Leftover Veggie & Egg Skillet

Mushroom, Spinach, Tomato Egg Skillet

If you have leftover veggies in your fridge that are about to go bad, this is your go-to dish. You can replace any of these veggies with any of your veggies – zucchini, squash, peppers, onions, asparagus, carrots, and on and on. Eggs go deliciously well with any combination.

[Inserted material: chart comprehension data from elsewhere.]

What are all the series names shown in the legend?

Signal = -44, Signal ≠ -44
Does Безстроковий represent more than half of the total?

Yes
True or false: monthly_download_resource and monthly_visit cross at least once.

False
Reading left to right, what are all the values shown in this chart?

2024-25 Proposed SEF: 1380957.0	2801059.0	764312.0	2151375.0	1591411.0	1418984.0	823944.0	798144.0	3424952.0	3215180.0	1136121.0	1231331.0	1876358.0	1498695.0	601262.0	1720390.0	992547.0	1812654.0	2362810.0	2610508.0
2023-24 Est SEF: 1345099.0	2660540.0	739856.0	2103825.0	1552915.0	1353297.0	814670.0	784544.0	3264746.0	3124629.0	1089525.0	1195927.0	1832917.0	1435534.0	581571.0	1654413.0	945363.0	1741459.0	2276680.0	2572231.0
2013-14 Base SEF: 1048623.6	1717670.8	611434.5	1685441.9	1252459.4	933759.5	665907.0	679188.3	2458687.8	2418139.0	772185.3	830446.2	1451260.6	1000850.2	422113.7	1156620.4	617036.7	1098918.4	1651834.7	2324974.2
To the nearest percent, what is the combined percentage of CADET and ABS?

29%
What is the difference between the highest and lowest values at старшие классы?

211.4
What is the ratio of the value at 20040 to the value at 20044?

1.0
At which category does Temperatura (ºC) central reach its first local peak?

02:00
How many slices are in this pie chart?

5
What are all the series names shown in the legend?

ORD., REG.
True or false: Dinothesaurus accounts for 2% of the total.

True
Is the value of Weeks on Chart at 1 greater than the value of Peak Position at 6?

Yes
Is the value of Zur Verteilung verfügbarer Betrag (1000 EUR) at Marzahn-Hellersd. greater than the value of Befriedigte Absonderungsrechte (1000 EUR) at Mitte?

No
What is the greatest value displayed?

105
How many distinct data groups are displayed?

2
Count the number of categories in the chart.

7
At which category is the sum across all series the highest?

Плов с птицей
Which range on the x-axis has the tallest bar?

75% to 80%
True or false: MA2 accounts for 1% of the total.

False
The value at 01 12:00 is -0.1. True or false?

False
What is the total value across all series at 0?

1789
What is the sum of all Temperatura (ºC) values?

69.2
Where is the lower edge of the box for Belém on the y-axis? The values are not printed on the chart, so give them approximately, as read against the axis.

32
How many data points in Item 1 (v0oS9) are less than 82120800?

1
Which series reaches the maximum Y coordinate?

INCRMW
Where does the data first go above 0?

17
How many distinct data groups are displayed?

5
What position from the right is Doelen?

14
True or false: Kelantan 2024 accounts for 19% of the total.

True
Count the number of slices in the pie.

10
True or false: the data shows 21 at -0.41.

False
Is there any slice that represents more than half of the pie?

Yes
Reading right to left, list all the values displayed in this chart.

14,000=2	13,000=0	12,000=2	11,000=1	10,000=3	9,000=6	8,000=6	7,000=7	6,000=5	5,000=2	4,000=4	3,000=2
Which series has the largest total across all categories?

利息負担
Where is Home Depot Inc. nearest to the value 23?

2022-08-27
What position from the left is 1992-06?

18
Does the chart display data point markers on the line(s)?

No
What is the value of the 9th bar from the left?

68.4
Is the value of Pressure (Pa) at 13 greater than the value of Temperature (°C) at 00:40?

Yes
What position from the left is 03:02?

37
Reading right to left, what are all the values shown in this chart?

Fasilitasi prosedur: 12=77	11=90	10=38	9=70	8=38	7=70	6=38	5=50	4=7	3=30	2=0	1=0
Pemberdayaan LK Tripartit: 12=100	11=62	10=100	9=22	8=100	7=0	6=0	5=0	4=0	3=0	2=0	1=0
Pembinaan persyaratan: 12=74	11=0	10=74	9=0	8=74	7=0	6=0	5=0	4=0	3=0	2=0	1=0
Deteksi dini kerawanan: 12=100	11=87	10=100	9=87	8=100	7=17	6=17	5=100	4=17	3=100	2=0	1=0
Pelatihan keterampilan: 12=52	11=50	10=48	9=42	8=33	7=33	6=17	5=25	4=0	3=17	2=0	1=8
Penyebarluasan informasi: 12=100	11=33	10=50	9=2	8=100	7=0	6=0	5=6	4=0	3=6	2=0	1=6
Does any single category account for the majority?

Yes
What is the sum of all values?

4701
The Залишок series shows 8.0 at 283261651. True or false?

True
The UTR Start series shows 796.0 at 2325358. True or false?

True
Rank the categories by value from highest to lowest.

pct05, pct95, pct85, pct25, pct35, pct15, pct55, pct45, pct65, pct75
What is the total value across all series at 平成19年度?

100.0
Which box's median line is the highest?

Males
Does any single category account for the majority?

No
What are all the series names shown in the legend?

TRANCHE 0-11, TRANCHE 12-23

Leftover Veggie & Egg Skillet

Makes: 4 servings
Time to prepare: 15 minutes


  • 1 tbsp coconut oil
  • 1 pack sliced mushrooms
  • 1/2 cup sliced onion
  • A douse of red wine
  • 1 chopped tomato
  • 2 cups spinach
  • Salt/pepper/garlic to season
  • 4 eggs


  1. Preheat oven to 350.
  2. In a skillet over medium heat, add coconut oil, mushrooms and sliced onion. Heat until onions are golden brown.
  3. Douse with a splash of red wine for flavor.
  4. Add tomato, spinach and season with salt, pepper and garlic.
  5. Once cooked, remove from heat and crack eggs on top of the veggies. Immediately bake in the oven for 10 minutes.
  6. Eat with toast to catch all the runny egg yolk!